In Transformers 3.0.2 and prior, there used to be a small caveat accompanying the description of 3.0.2 BertModel.forward():
torch.FloatTensor: of shape
Last layer hidden-state of the first token of the sequence (classification token) further processed by a Linear layer and a Tanh activation function. The Linear layer weights are trained from the next sentence prediction (classification) objective during pre-training.
This output is usually not a good summary of the semantic content of the input, you’re often better with averaging or pooling the sequence of hidden-states for the whole input sequence.
However, the caveat was removed in 3.1.0 (current master). The description of 3.1.0 BertModel.forward() now just says:
torch.FloatTensor of shape
(batch_size, hidden_size)) - Last layer hidden-state of the first token of the sequence (classification token) further processed by a Linear layer and a Tanh activation function. The Linear layer weights are trained from the next sentence prediction (classification) objective during pretraining.
Is there any deeply meaningful reason why that line was removed? Is there a new important secret to that
[CLS] token that you’re not telling us?
That caveat was removed because this output is actually what is used for classification in the
Sequence Classification model and experiments showed it was given the same kinds of results as the mean/average.
@sgugger May I ask why that statement was written in the first place?
No one seems to remember…
It’s probably because of the original paper. In the BERT paper, they discuss how NSP is beneficial for QA and NLI but that “[t]he vector C is not a meaningful sentence representation
without fine-tuning, since it was trained with NSP”, where C is “the final hidden
vector of the special [CLS] token” (p. 4).
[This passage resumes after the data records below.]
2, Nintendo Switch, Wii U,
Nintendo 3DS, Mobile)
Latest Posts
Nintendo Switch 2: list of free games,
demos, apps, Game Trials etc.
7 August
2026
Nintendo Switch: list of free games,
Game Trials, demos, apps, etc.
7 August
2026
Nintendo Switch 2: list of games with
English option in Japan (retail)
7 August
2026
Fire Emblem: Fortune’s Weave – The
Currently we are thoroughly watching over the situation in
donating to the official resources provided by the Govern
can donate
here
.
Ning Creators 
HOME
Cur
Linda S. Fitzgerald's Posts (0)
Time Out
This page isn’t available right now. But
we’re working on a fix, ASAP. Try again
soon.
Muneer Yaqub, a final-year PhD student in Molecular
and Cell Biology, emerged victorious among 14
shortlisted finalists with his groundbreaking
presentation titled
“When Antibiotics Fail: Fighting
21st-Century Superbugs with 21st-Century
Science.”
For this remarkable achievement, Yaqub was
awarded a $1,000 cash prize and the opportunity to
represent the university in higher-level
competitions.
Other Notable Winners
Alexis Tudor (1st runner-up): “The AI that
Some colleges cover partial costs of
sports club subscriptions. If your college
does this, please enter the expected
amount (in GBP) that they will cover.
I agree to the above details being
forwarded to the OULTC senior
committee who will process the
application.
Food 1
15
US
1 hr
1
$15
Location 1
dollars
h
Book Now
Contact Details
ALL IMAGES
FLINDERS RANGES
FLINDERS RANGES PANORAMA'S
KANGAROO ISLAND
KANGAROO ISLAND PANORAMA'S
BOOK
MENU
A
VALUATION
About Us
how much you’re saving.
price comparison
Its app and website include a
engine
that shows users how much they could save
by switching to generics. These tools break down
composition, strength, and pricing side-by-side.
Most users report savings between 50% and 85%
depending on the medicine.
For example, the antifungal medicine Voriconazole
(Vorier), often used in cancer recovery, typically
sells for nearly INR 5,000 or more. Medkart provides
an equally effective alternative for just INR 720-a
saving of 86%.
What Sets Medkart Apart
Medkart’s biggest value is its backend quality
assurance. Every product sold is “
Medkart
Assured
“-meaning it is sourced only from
In other words, CLS token without finetuning might not be a semantic representation of a given sentence because it was pretrained only on the NSP task. To use it in your own downstream task, you should finetune it. If you only use BERT as a feature extractor (e.g. for sentence embeddings), then you are probably better off by using mean/avg pooling. See this Twitter thread and the paper reference in there: https://twitter.com/JohnMGiorgi/status/1295472684353105920
Not sure how a pooling would give you descent results without fine-tuning either, but this makes sense.
Well, intuitively you would think that taking the average over all the last hidden states of all tokens captures a bit better the essence of the sentence than just taking the CLS token. The meaning of tokens after pretraining are usable (just take average and you have a relatively decent semantic representation), but CLS is specific to the NSP task.